Simple thread safe caching in Raku

Tags:

So I posted yesterday about the weekyl challenge and mentioned caching and how I'd not done it because I liked the mathematical simplicity. Still Markus Holzer who's been known to tweet complete solutions to the challenges, suggested it and I thought I'd take a look.

The first thought is to use the is cached trait the problem is it's experimental and when I just added it to the square function it crashed. This is possibly because I only cached the function part that does a check and not the other part of the multi or possibly due to threading. Still it got me thinking about how I would want to do a thread safe cache implementation (without pulling in an external module like OO::Monitors ).

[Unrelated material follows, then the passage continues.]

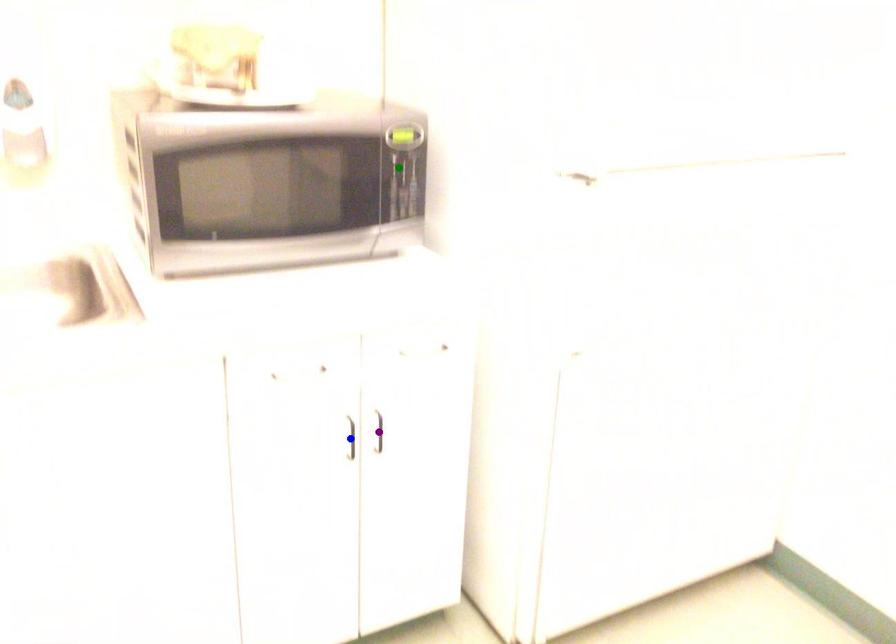
Order these from farthest to nearest:
1. blue point
2. purple point
3. green point

green point < purple point < blue point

I took a look at the Lock class and for what I was thinking about (a cache hash that gets updated in a thread safe fashion) it should work. The updated square function now looks like this :

# Not caching, not need a no calculations involved.
multi sub square(Int $ where * <= 0) returns Bool { False }

# Note these are generated outside the sub routine so shared across threads.
my %square-cache;
my $lock = Lock.new;

multi sub square(Int \i) returns Bool {
  return %square-cache{i} if defined %square-cache{i};
  my \r = i.sqrt.narrow ~~ Int;
  $lock.protect( { %square-cache{i} = r } );
  return r;
}

Note I've updated the test using the narrow method again as per Markus's thoughts. But the code is pretty simple. Return the value from %square-cache if it exists, this isn't locked as it's a read and the worst comes to the worst you may have two threads try reading it at once, as they always write the same values it's not the worst. We do wrap the cache setting in a protect call to ensure we don't have multiple threads trying to update the cache at once.

I did try the code without the Lock and sometimes it works, sometimes it seg faults. Threading is hard y'all. Still I found with this in place there was a small but noticable speed increase for the 6 digit run. If I wasn't currently using a VM I'd try the 9 digit run again. On the bright side it doesn't seem to use a huge amount of memory. The 6 digite run making roughly 6000 cache keys.

Anyway, possibly more soon but I hope this was interesting.

Update

After I posted this Elizabeth Mattijsen shared it on Reddit with a note that accessing a Hash can cause a race condition (I figured it would be safe but I defer to Liz in such things as she's really smart).

Her updated code is even simpler, I'd put it here but my blogging platform is being weird, go checkout the link. The protect returns the value inside the block and we use //= to set the cache value, and as she also mentioned the return is superfluous and in these kind of cases I generally leave it out. So that's even cleaner and works fine. Awesome.

Thanks again Liz.